■ SOURCE TEXT
So, what got me so interested in seeing how the BDP-S760 plays Blu-ray? The biggest selling point from my videophile standpoint is one of the features of Sony's so-called "HD Reality Enhancer" set of tools, which for once, actually does subtly enhance the image quality of certain Blu-ray movies. Keep in mind that when I say "subtly enhance", I mean that it processes compressed movies and alters the picture in a way that makes it more closely resemble the original studio master, rather than simply tinkering with the image. Sony's promotional text has never been consistently clear on what terms like "Super Bit Mapping" and "HD Reality Enhancer" mean, but in this review, I'll investigate what each control on the player does (and which controls you should avoid).

I've personally seen the benefits of the such processing before, earlier this year, on Sony's high-end BDP-S5000ES player. The BDP-S5000ES, unfortunately, introduced other artefacts into the image, and didn't handle PAL DVD playback correctly, which I found unacceptable on such an expensive machine. If Sony's cheaper player can offer the benefits of the "HD Reality Enhancer" processing without introducing other errors, then it should be an extremely attractive player, especially at a comparably low price. In this in-depth review, we'll investigate the BDP-S760 and find out what's going on under the hood and see if it really does deliver the goods.

■ DIRECTIONS
a) In the Blu-ray player review, what two problems did the BDP-S5000ES have?
b) Translate this sentence from the Blu-ray player review into Spanish: "The BDP-S5000ES, unfortunately, introduced other artefacts into the image, and didn't handle PAL DVD playback correctly, which I found unacceptable on such an expensive machine."

■ DATA
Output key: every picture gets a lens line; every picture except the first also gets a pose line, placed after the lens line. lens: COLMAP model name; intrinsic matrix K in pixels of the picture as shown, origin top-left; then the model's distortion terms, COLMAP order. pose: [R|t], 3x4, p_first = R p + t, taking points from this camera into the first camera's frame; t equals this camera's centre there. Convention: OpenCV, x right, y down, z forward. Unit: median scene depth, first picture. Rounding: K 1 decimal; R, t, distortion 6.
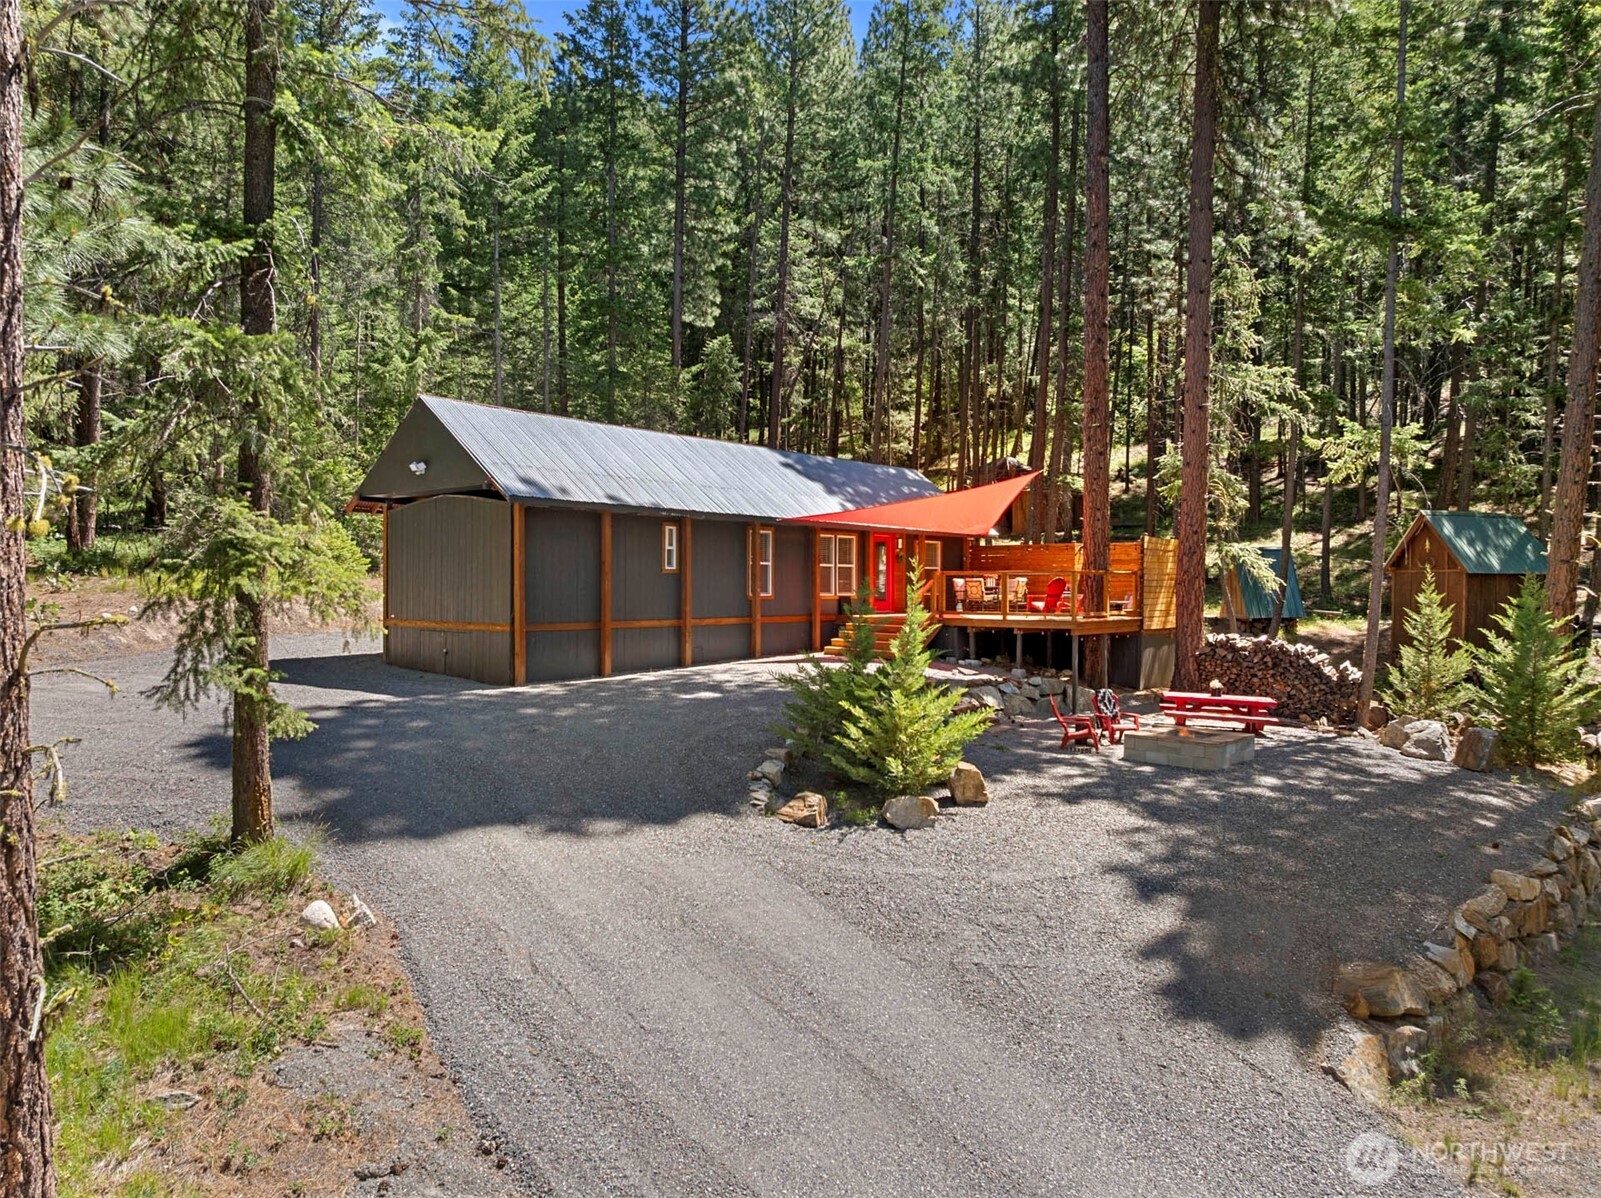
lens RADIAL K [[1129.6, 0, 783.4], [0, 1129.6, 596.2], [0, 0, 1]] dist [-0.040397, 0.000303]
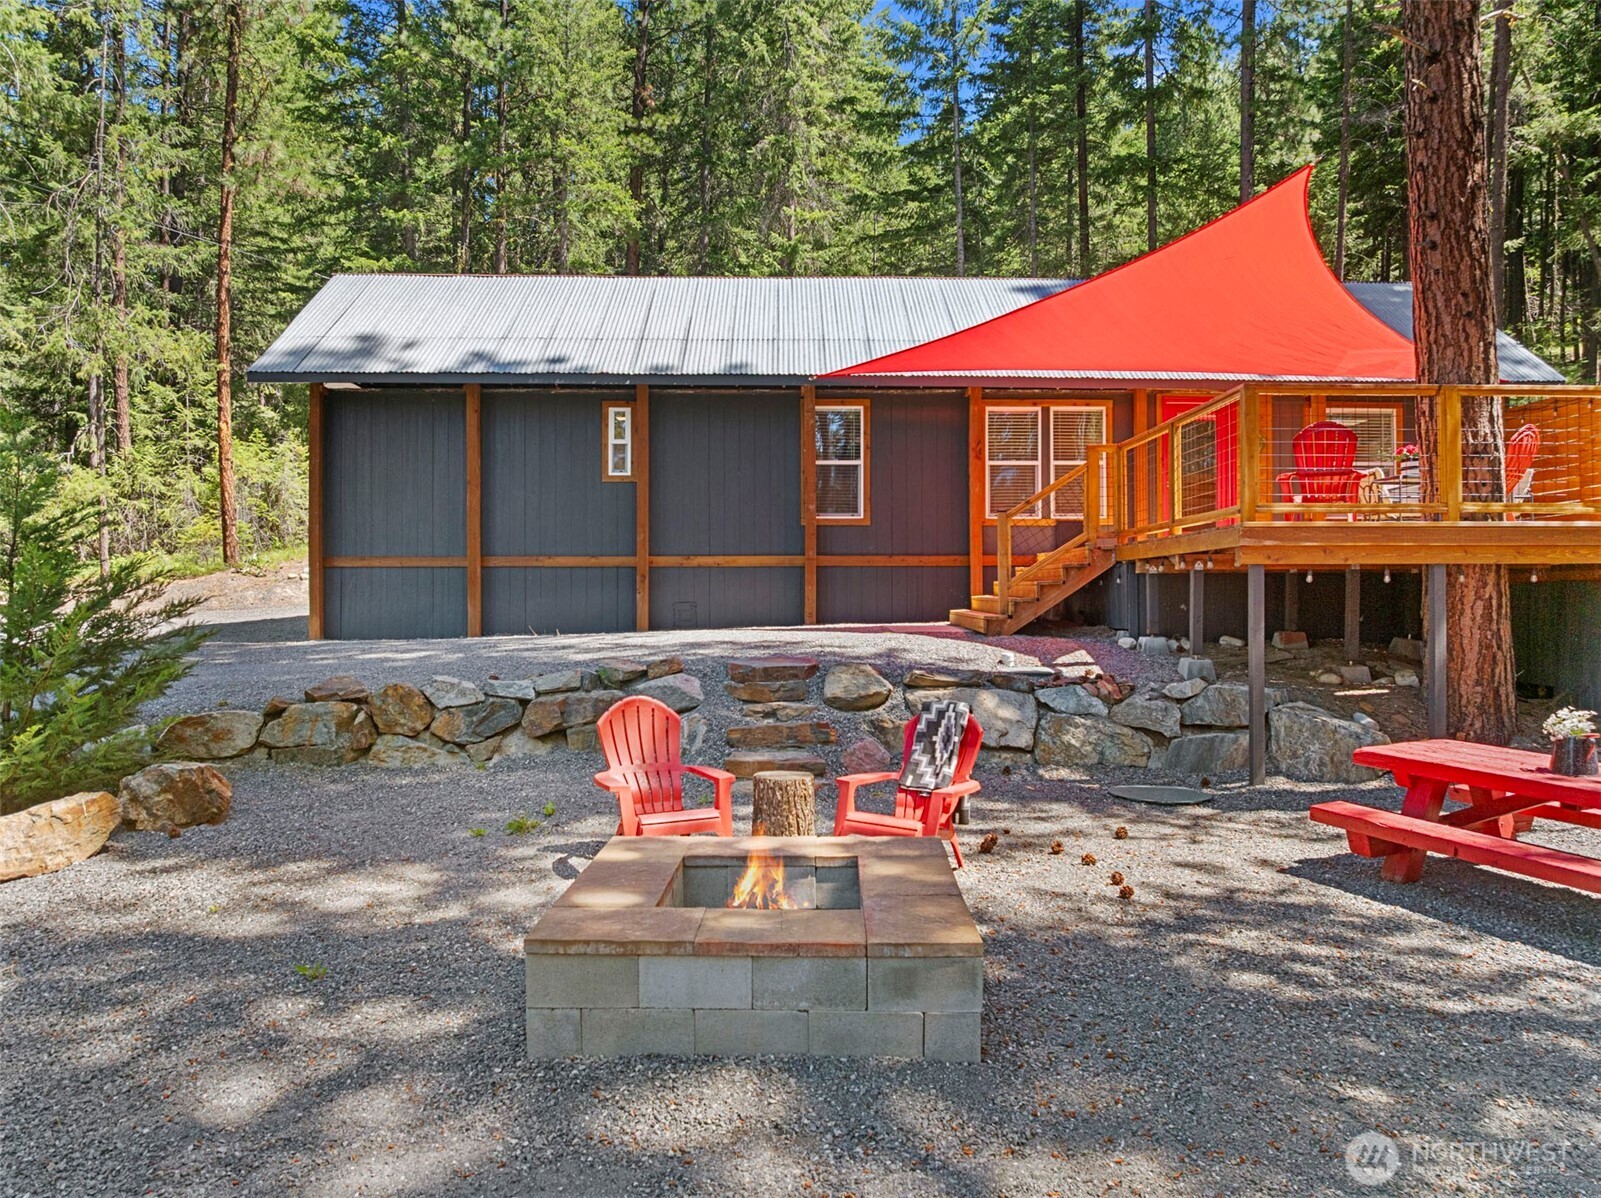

■ ANSWERS BELOW
a) It introduced other artefacts into the image and didn't handle PAL DVD playback correctly.

b) El BDP-S5000ES, por desgracia, introducía otros artefactos en la imagen y no reproducía correctamente los DVD PAL, algo que me pareció inaceptable en una máquina tan cara.